If I am to name one of Japan’s most delicious dishes it will be Unagi, eel. Unagi is one of Japanese dishes I can never get enough of. If not for the price, I’d have eaten unagi at least every single week.
Unagi is one of Japanese signature dishes. History recorded that Japanese has been eating unagi since centuries. They believe that eating unagi will provide healthy benefits to the body especially in summer. It is believed that eating unagi on the Day of the Ox will bring a great stamina to survive the summer heat.
There are many restaurants in Tokyo serving Japanese eel unagi at different prices. The best eel is soaked well in sweet sauce, grilled, and contains a little bit of fat that melts in mouth. Many people love unagi because of its succulent taste. Sadly, unagi is decreasing fast due to the market’s high demand. For this reason, the price of unagi increases these last few years.
Narita city is famous for eel. This city is the oldest place serving eel dishes in Japan. Back in the Edo era, many river fish swam wild and free, easily be caught in the Lake Imbanuma area on the west of Narita. Because of this abundance supply, eel was part of daily dishes of people living in the area. As the number of people visiting Narita-san Shinshoji Temple increased and the popularity of eel in Edo became higher, many restaurants started selling unagi dishes. Now, there are a total 60 restaurants serving eel dishes on the way to Shinshoji Temple.
One of our favourite unagi restaurants, Kawatoyo is the most popular unagi restaurant in Narita city. Kawatoyo has several branches in this city. The queue alone speaks a lot of volume of the quality of the food Kawatoyo serves. When we visited Narita city for autumn foliage, dining in Kawatoyo was the first thing on our list.

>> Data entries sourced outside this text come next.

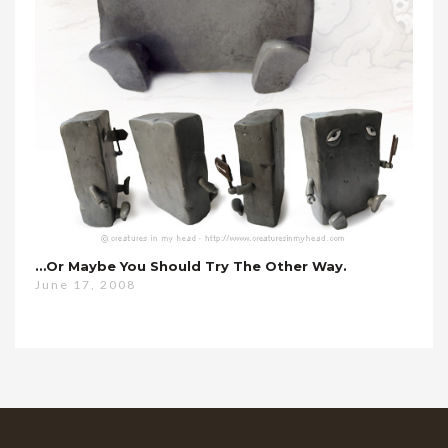
…or Maybe You Should Try The Other Way.
June 17, 2008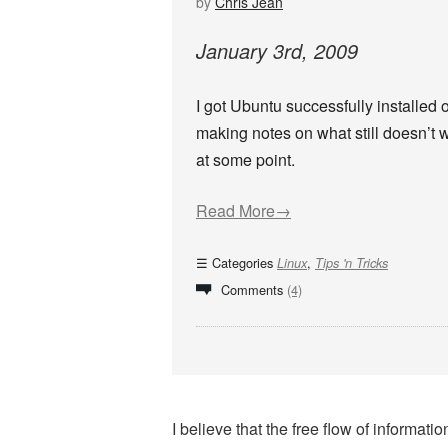
by
Chris Jean
January
3
rd
,
2009
I got Ubuntu successfully installed o
making notes on what still doesn’t 
at some point.
Read More→
Categories
,
Linux
Tips 'n Tricks
Comments
(4)
I believe that the free flow of informa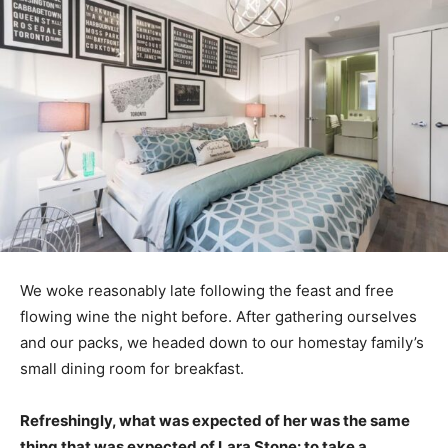
We woke reasonably late following the feast and free
flowing wine the night before. After gathering ourselves
and our packs, we headed down to our homestay family’s
small dining room for breakfast.
Refreshingly, what was expected of her was the same
thing that was expected of Lara Stone: to take a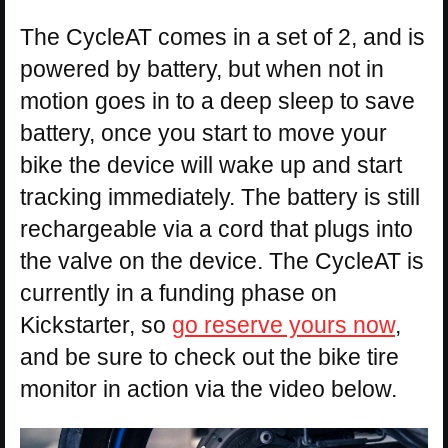
The CycleAT comes in a set of 2, and is
powered by battery, but when not in
motion goes in to a deep sleep to save
battery, once you start to move your
bike the device will wake up and start
tracking immediately. The battery is still
rechargeable via a cord that plugs into
the valve on the device. The CycleAT is
currently in a funding phase on
Kickstarter, so
go reserve yours now
,
and be sure to check out the bike tire
monitor in action via the video below.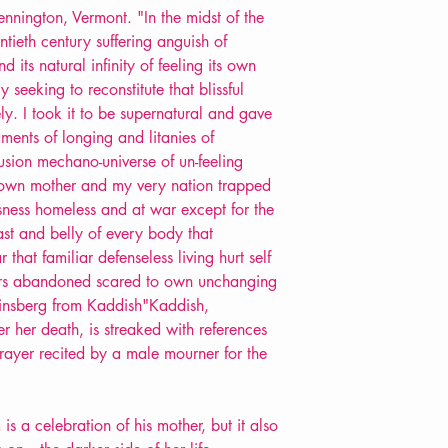
nnington, Vermont. "In the midst of the
tieth century suffering anguish of
its natural infinity of feeling its own
ely seeking to reconstitute that blissful
ly. I took it to be supernatural and gave
ents of longing and litanies of
lusion mechano-universe of un-feeling
 own mother and my very nation trapped
sness homeless and at war except for the
east and belly of every body that
 that familiar defenseless living hurt self
hers abandoned scared to own unchanging
Ginsberg from Kaddish"Kaddish,
r her death, is streaked with references
rayer recited by a male mourner for the
is a celebration of his mother, but it also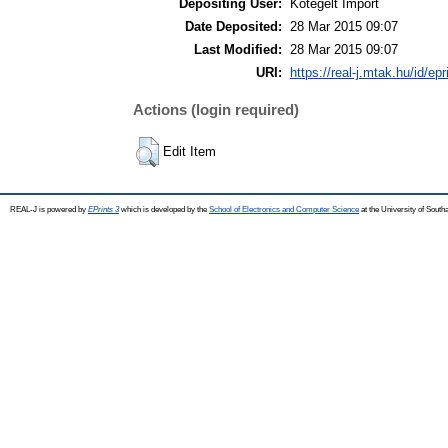
Depositing User:
Kötegelt Import
Date Deposited:
28 Mar 2015 09:07
Last Modified:
28 Mar 2015 09:07
URI:
https://real-j.mtak.hu/id/ep
Actions (login required)
Edit Item
REAL-J is powered by
EPrints 3
which is developed by the
School of Electronics and Computer Science
at the University of Sout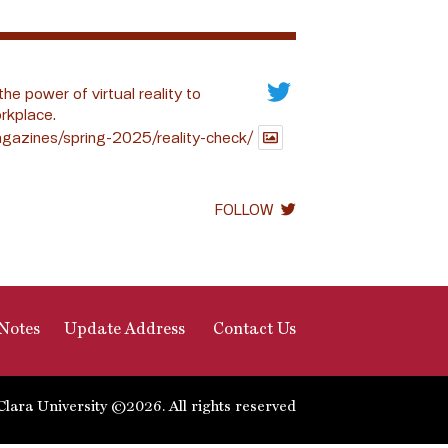
the power of virtual reality to
rkplace.
gazines/spring-2025/reality-check/
FOLLOW
Notes
Update Address
Contact Us
Clara University ©2026. All rights reserved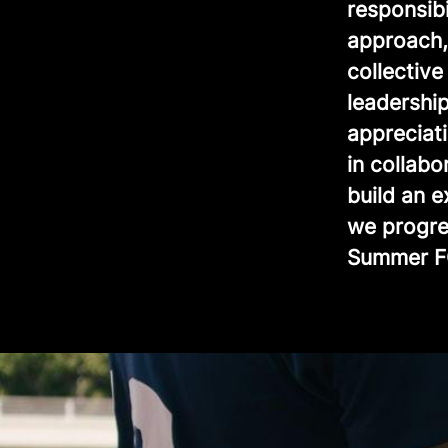
responsib
approach, 
collectiv
leadership
appreciat
in collabo
build an 
we progre
Summer F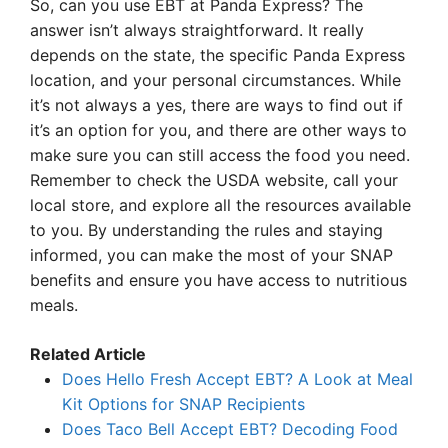
So, can you use EBT at Panda Express? The
answer isn’t always straightforward. It really
depends on the state, the specific Panda Express
location, and your personal circumstances. While
it’s not always a yes, there are ways to find out if
it’s an option for you, and there are other ways to
make sure you can still access the food you need.
Remember to check the USDA website, call your
local store, and explore all the resources available
to you. By understanding the rules and staying
informed, you can make the most of your SNAP
benefits and ensure you have access to nutritious
meals.
Related Article
Does Hello Fresh Accept EBT? A Look at Meal
Kit Options for SNAP Recipients
Does Taco Bell Accept EBT? Decoding Food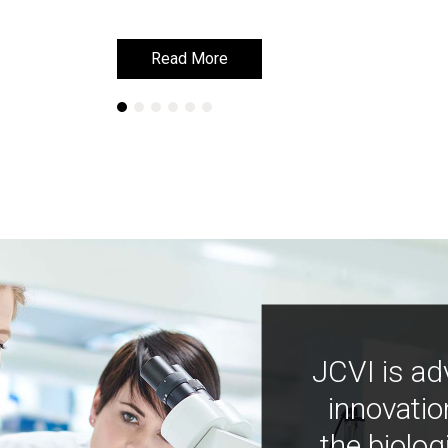
Read More
Read More
JCVI is ad
innovatio
the biolog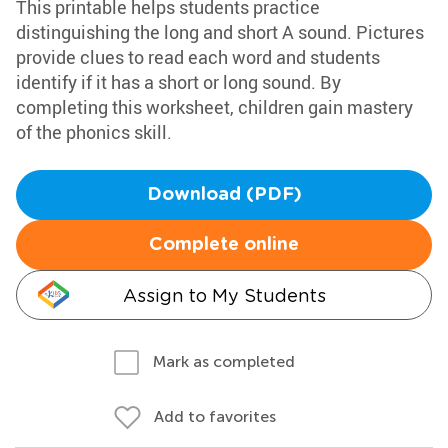
This printable helps students practice
distinguishing the long and short A sound. Pictures
provide clues to read each word and students
identify if it has a short or long sound. By
completing this worksheet, children gain mastery
of the phonics skill.
Download (PDF)
Complete online
Assign to My Students
Mark as completed
Add to favorites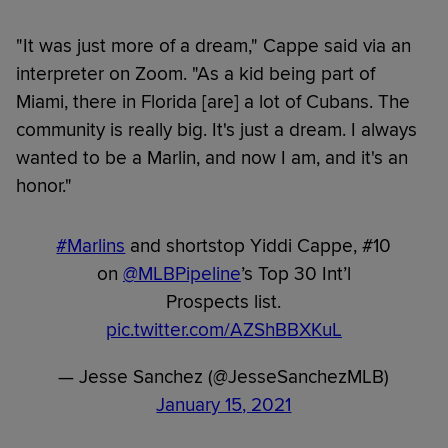
"It was just more of a dream," Cappe said via an
interpreter on Zoom. "As a kid being part of
Miami, there in Florida [are] a lot of Cubans. The
community is really big. It's just a dream. I always
wanted to be a Marlin, and now I am, and it's an
honor."
#Marlins
and shortstop Yiddi Cappe, #10
on
@MLBPipeline
’s Top 30 Int’l
Prospects list.
pic.twitter.com/AZShBBXKuL
— Jesse Sanchez (@JesseSanchezMLB)
January 15, 2021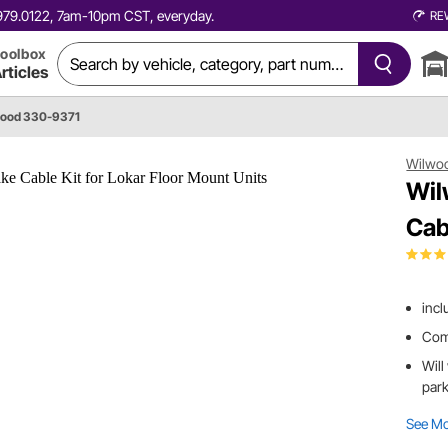
0.979.0122, 7am-10pm CST, everyday.
RE
oolbox
rticles
ood 330-9371
Wilwo
Wil
Cab
incl
Come
Will
park
See M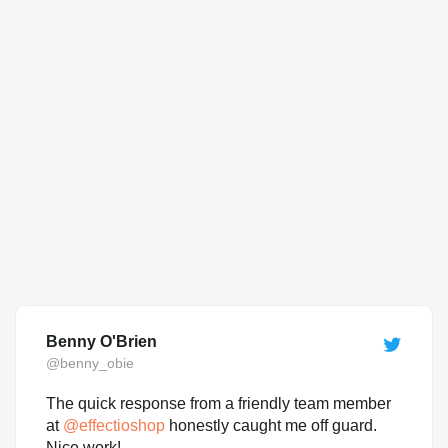
Benny O'Brien
@benny_obie
The quick response from a friendly team member
at
@
effectioshop
honestly caught me off guard.
Nice work!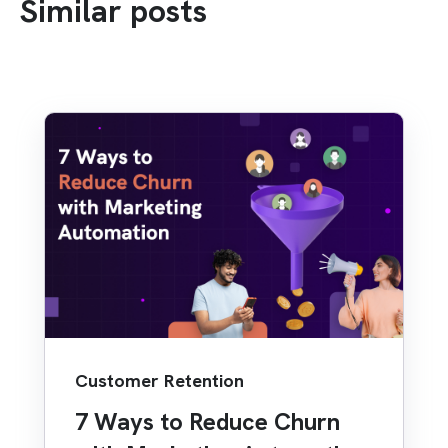
Similar posts
Customer Retention
7 Ways to Reduce Churn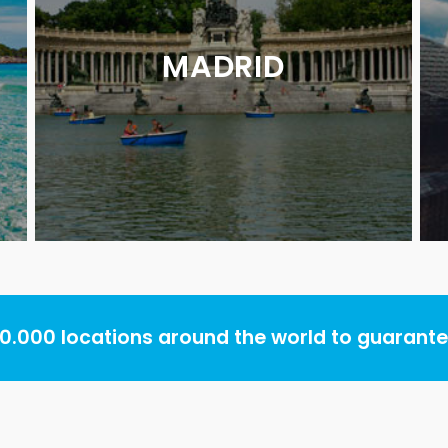
MADRID
.000 locations around the world to guarantee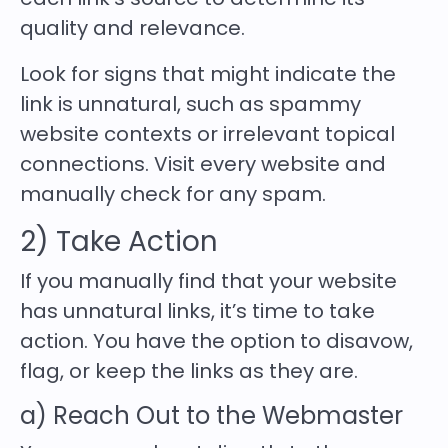
quality and relevance.
Look for signs that might indicate the
link is unnatural, such as spammy
website contexts or irrelevant topical
connections. Visit every website and
manually check for any spam.
2) Take Action
If you manually find that your website
has unnatural links, it’s time to take
action. You have the option to disavow,
flag, or keep the links as they are.
a) Reach Out to the Webmaster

As it is impossible to get table at lunch time, we stopped by brunch. Surprisingly, there were already some people at the tables, mostly were local. The staff have started working hard to clean, cut and prepared the unagi to be grilled. It was only 10 am, right after the restaurant opened.
Curious passerby watched the staff preparing unagi. Distinct smell from the grilled eel flooded the air at the store. Those with huge curiosity and appetite stepped into the restaurant without hesitation.
We paid our orders at the cashier then took the table inside a Japanese style dining room. Early customers could easily get table in this room. Like in many other Japanese style restaurants, we had to take off our shoes and keep it inside plastics provided by the waitress.
It was not that long until our first meal served on the table. It was a bowl of unagi liver.
Our main dish was Unaju, grilled eel served on a bed of steamed rice. It is recommended to eat unagi with sansho powder, the ground berries of the prickly ash tree that has a peppery-lemon flavour with a kick of heat. This sansho powder gives a little boost to the unagi taste. A little sprinkle of sansho is enough.
There are several ways of eating Unaju. The most common way is to scoop the rice into a small bowl, take a small cut of the eel and put it on top of the rice then eat. Unagi specialised restaurants, however, serve the unagi in a box that allow us to eat unagi and rice directly.
We ordered clear soup made from kelp “dashi” (stock) with tofu, cilantro and eel liver. There was no spoon on the table. All we had to do was to drink the soup from the bowl and took tofu with chopsticks.
Kawatoyo does not serve dessert. A small portion of pickle is the only dish to end the meal.
Is eating Japanese eel in Narita City worth the trip? Yes, it is. Apart from the delectable taste of Kawatoyo’s eel, visiting Narita city itself is an experience not to be missed.
Have you ever tried unagi? Will you give it a try when visiting Japan?